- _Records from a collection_
|---|
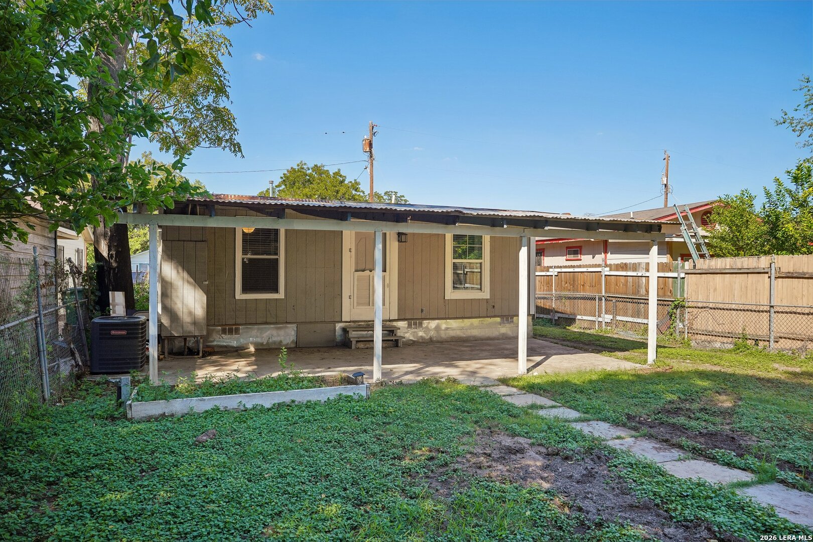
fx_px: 553
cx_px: 406
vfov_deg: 52.2
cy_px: 271
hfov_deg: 72.6
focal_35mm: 24
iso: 100
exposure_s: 1/125
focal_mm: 24.5
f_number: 8
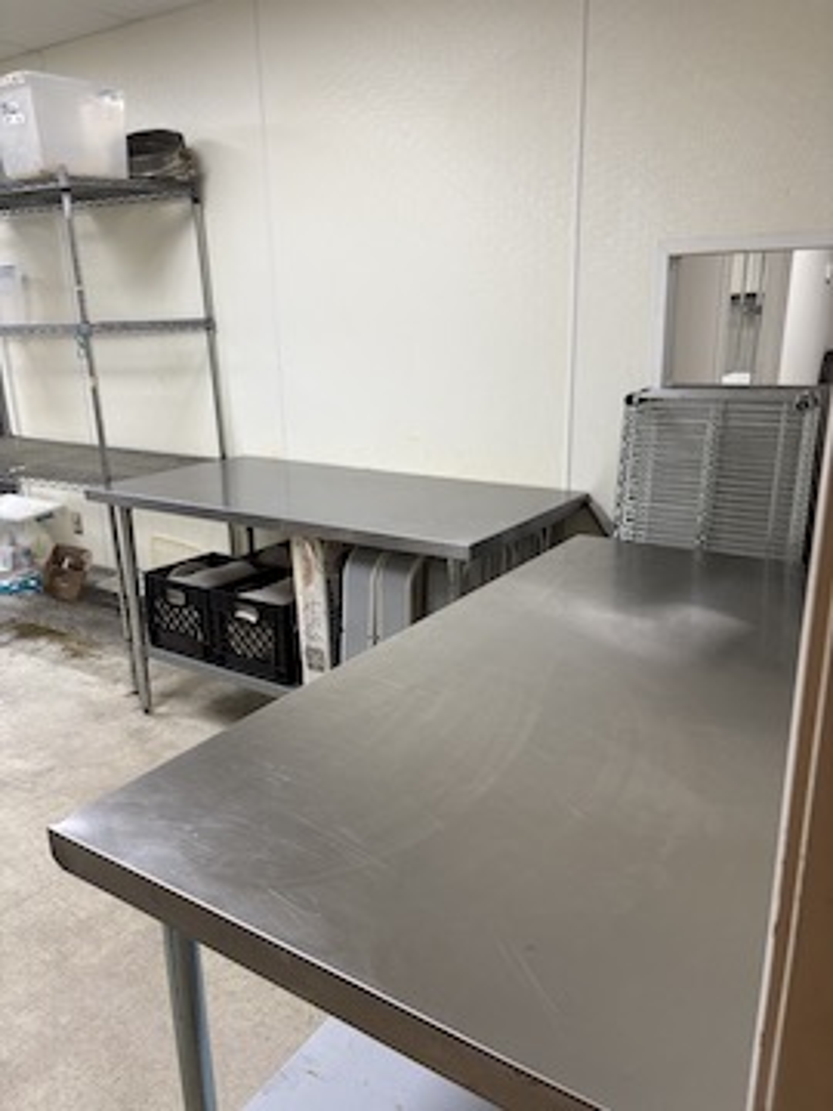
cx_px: 416
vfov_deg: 67.3
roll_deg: -0.1
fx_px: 834
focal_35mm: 26
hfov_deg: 53.1
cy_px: 556
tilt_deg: -16.4
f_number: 1.6
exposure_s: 1/60
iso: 64
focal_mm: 5.96
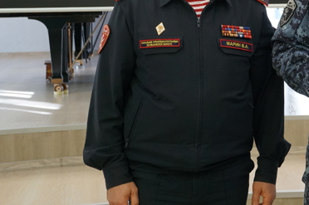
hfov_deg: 23.6
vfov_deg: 15.9
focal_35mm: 85
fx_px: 729
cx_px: 245
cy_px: 38
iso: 1000
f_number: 4.5
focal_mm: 28
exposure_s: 1/160
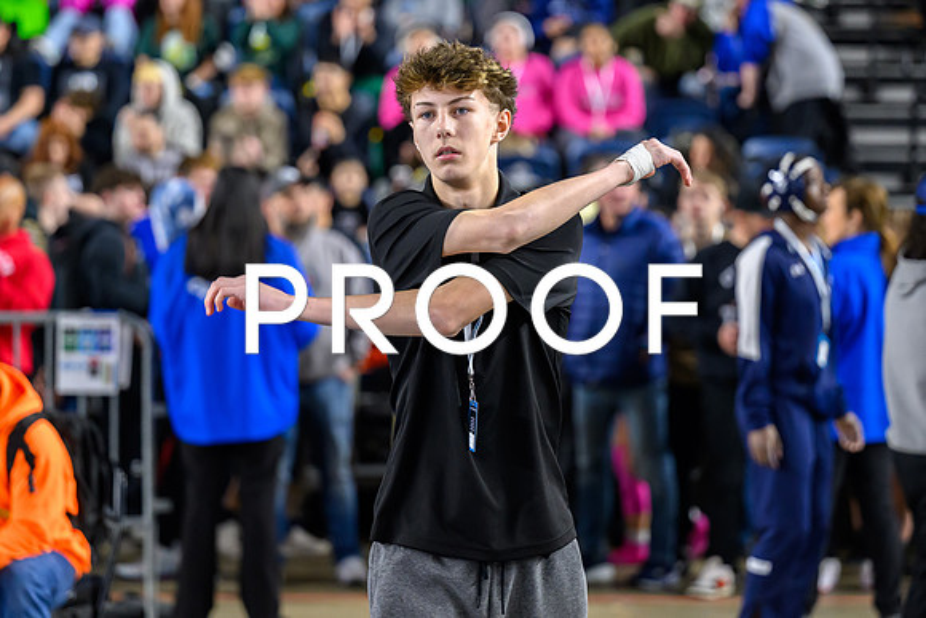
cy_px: 236
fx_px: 3538
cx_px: 488
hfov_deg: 14.9
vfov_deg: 10.0
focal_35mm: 138
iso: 2800
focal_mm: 110
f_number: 2.8
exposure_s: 1/640
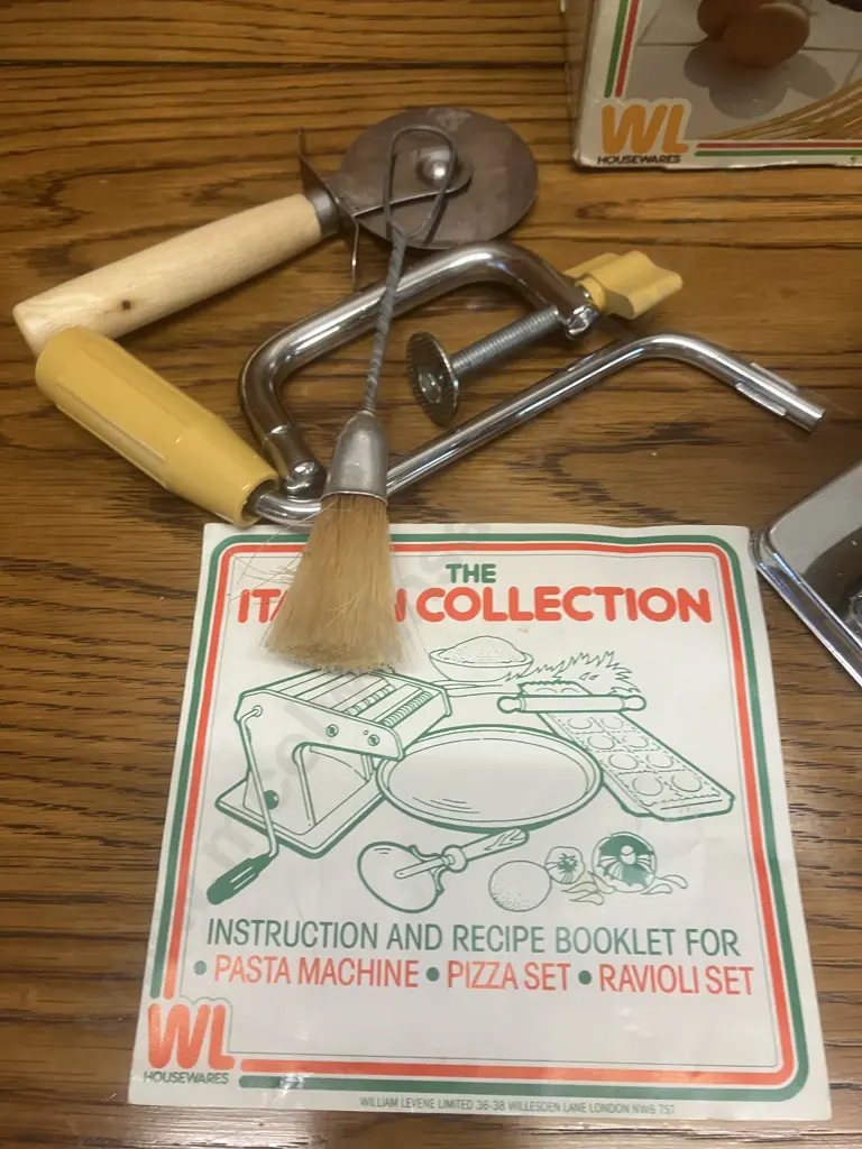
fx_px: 930
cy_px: 574
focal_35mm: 28
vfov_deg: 63.4
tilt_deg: -64.0
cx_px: 431
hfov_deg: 49.7
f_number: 1.8
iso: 100
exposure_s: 1/50
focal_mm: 3.99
|---|
- _Directions_
The required output is each record above, reproduced exactly, without its pictures.

- _Solved exercise_
fx_px: 553
cx_px: 406
vfov_deg: 52.2
cy_px: 271
hfov_deg: 72.6
focal_35mm: 24
iso: 100
exposure_s: 1/125
focal_mm: 24.5
f_number: 8
cx_px: 416
vfov_deg: 67.3
roll_deg: -0.1
fx_px: 834
focal_35mm: 26
hfov_deg: 53.1
cy_px: 556
tilt_deg: -16.4
f_number: 1.6
exposure_s: 1/60
iso: 64
focal_mm: 5.96
hfov_deg: 23.6
vfov_deg: 15.9
focal_35mm: 85
fx_px: 729
cx_px: 245
cy_px: 38
iso: 1000
f_number: 4.5
focal_mm: 28
exposure_s: 1/160
cy_px: 236
fx_px: 3538
cx_px: 488
hfov_deg: 14.9
vfov_deg: 10.0
focal_35mm: 138
iso: 2800
focal_mm: 110
f_number: 2.8
exposure_s: 1/640
fx_px: 930
cy_px: 574
focal_35mm: 28
vfov_deg: 63.4
tilt_deg: -64.0
cx_px: 431
hfov_deg: 49.7
f_number: 1.8
iso: 100
exposure_s: 1/50
focal_mm: 3.99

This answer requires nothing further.